Ongoing connectivity issues

Incident Report for Keeping

Postmortem

Postmortem: Service Outage on July 16, 2024

Incident Summary:

On 9:05 am EDT July 16, 2024, Keeping experienced intermittent connection issues that lasted approximately 2 hours. The outage affected both the Keeping Chrome Extension and the main application website at https://app.keeping.com/

Timeline:

  • 9:05 am EDT: Initial reports of the website being inaccessible were received.
  • 9:07 am EDT : Incident response team was alerted and began investigation.
  • 9:25 am EDT : Root cause identified as a Denial of Service attack on Keeping’s hosting provider, Gigalixir.
  • 9:30 am EDT: Mitigation steps initiated.
  • 10:25 am EDT: Website functionality partially restored.
  • 11:00 am EDT: Full service restored and confirmed stable.

Root Cause:

The outage was caused by a SYN flood attack on Gigalixir’s load balancers. Gigalixir is Keeping’s primary web hosting provider.

Impact:

During the outage, access to Keeping’s main web application was severely limited (or impossible), and syncing between agent accounts and shared mailboxes was paused. No data was lost.

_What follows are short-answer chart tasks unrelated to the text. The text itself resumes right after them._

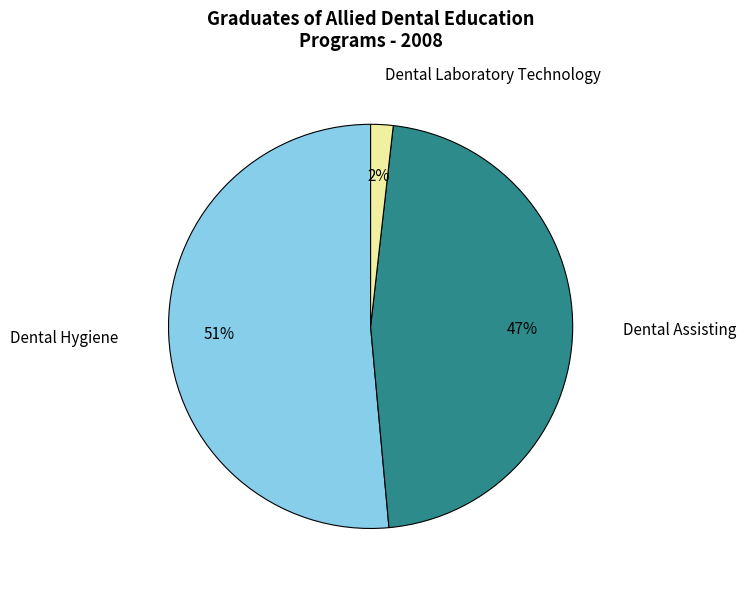

What percentage is the Dental Assisting slice, to the nearest percent?

47%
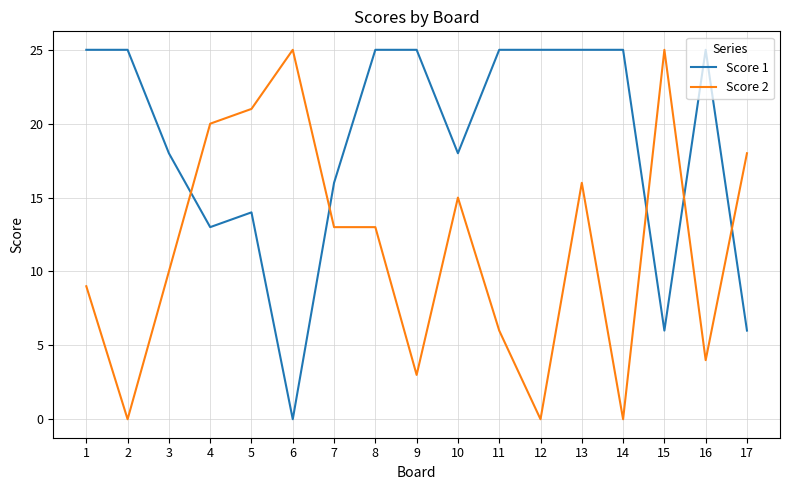

True or false: Score 1 has a value of 25 at 14.

True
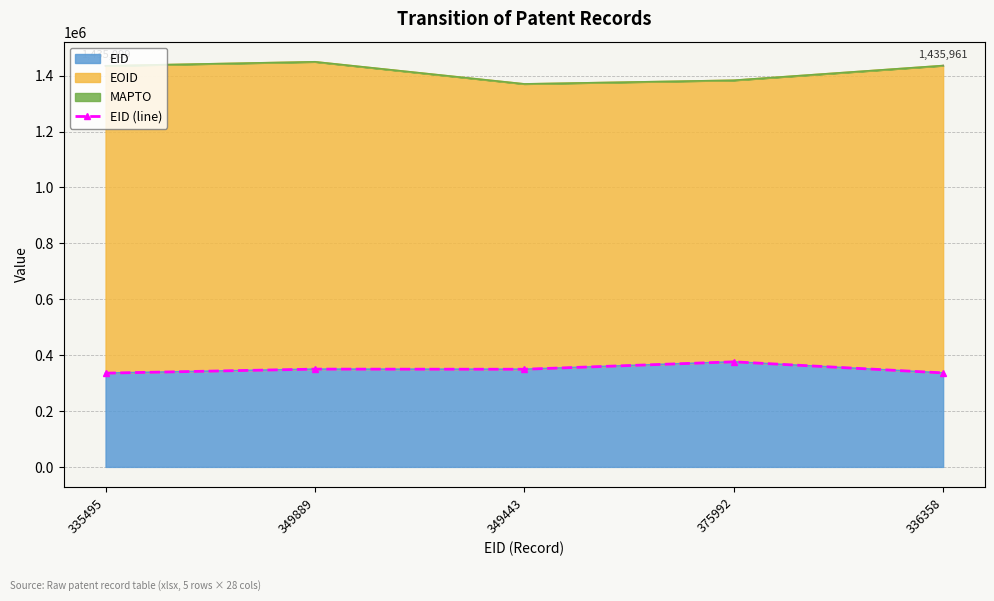

How many points are lower than both their immediate neighbors (excluding endpoints)?

1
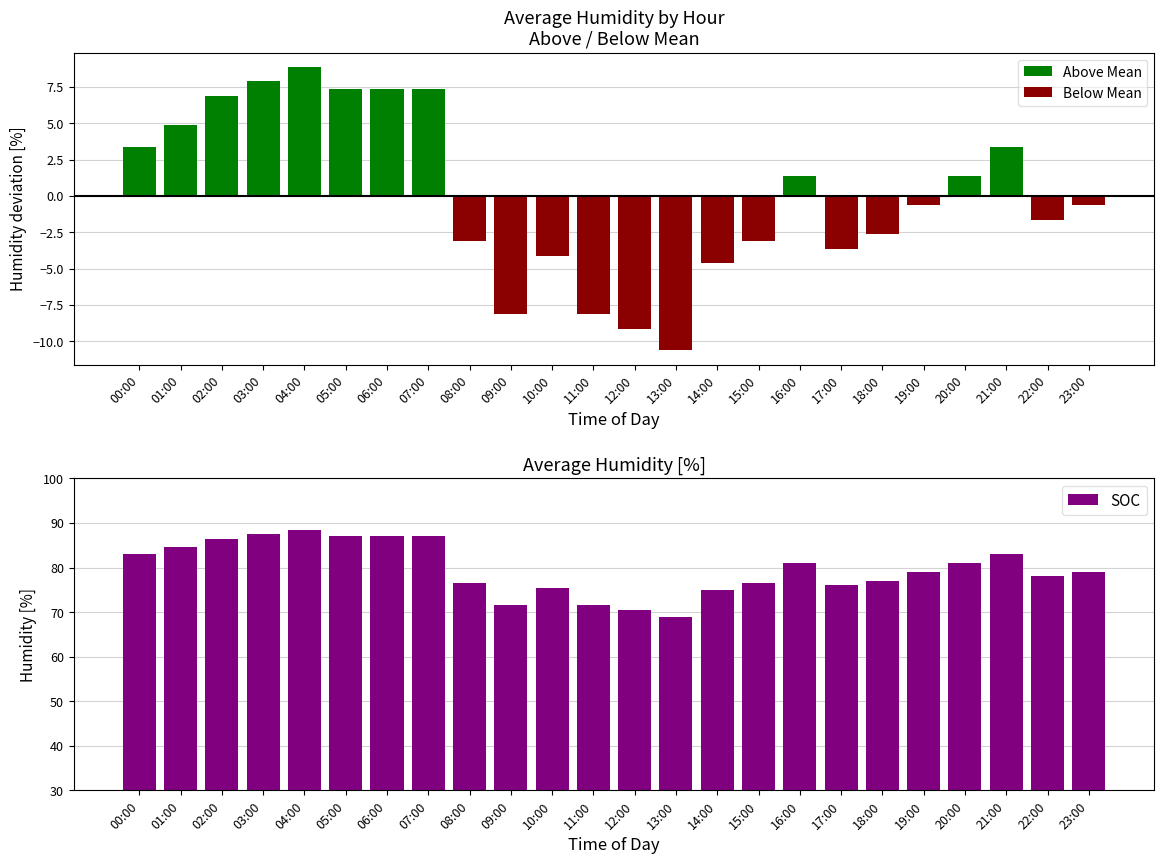

Rank the categories by SOC value from highest to lowest.

04:00, 03:00, 05:00, 06:00, 07:00, 02:00, 01:00, 00:00, 21:00, 16:00, 20:00, 19:00, 23:00, 22:00, 18:00, 08:00, 15:00, 17:00, 10:00, 14:00, 09:00, 11:00, 12:00, 13:00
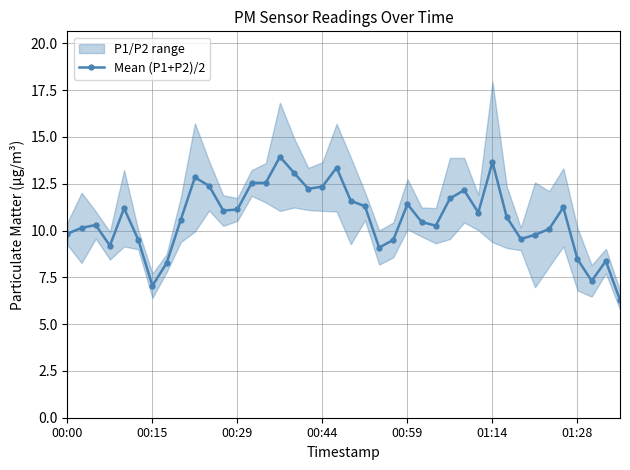

What is the change in value from 26 to 28?

+1.9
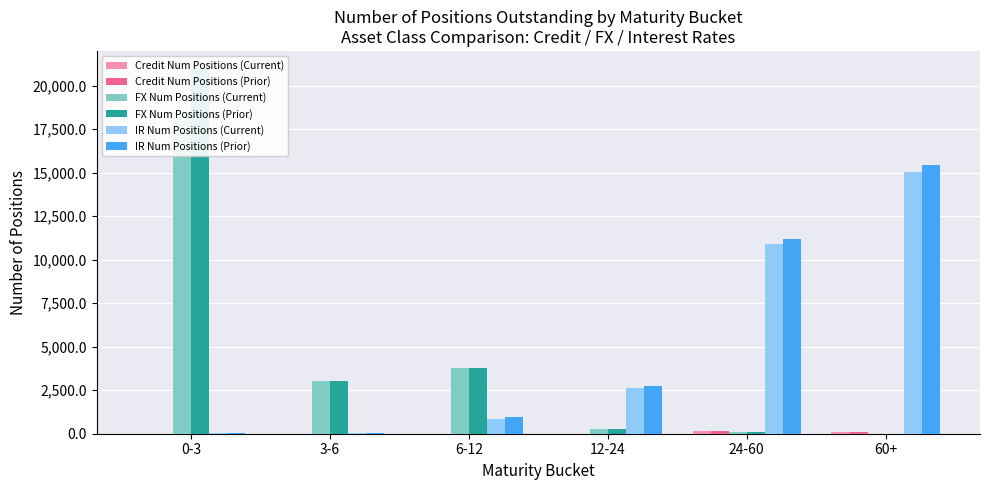

Reading left to right, what are all the values shown in this chart?

Credit Num Positions (Current): 0	0	0	0	142	75
Credit Num Positions (Prior): 0	0	0	0	142	75
FX Num Positions (Current): 18209	3057	3781	244	108	2
FX Num Positions (Prior): 20952	3017	3764	244	108	2
IR Num Positions (Current): 46	32	856	2609	10892	15027
IR Num Positions (Prior): 51	40	988	2754	11216	15432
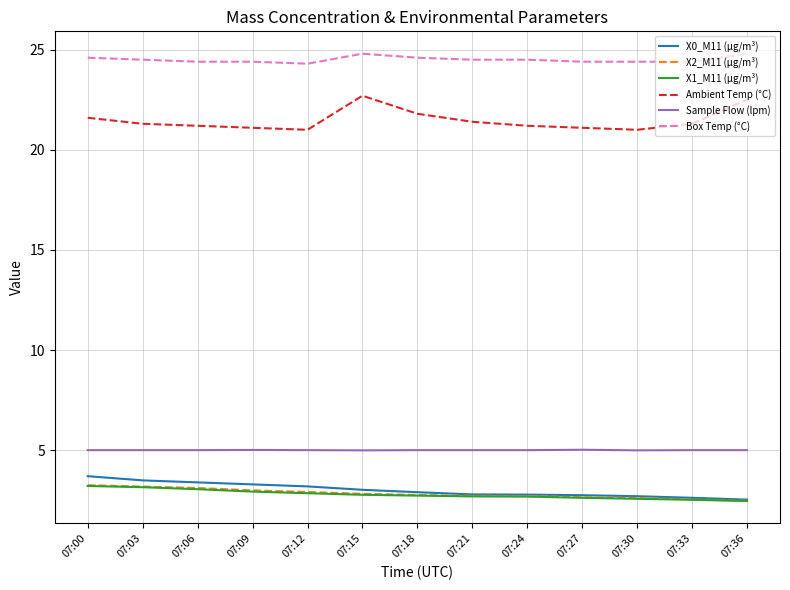

Is the value of Sample Flow (lpm) at 07:00 greater than the value of Box Temp (°C) at 07:15?

No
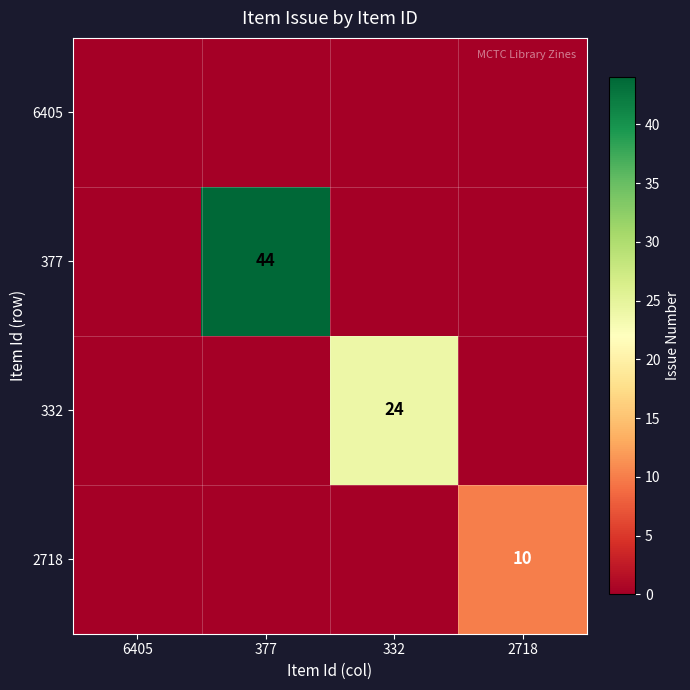

True or false: 377 has a value of 44 at 377.

True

Posted Jul 16, 2024 - 15:27 EDT

Resolved

This incident has been resolved.
Posted Jul 16, 2024 - 14:49 EDT

Monitoring

The Keeping Chrome Extension and web application are experiencing connectivity issues due to an outage with our primary hosting provider. We've remediated the issue and are monitoring.
Posted Jul 16, 2024 - 11:39 EDT
This incident affected: Chrome Extension and Keeping App.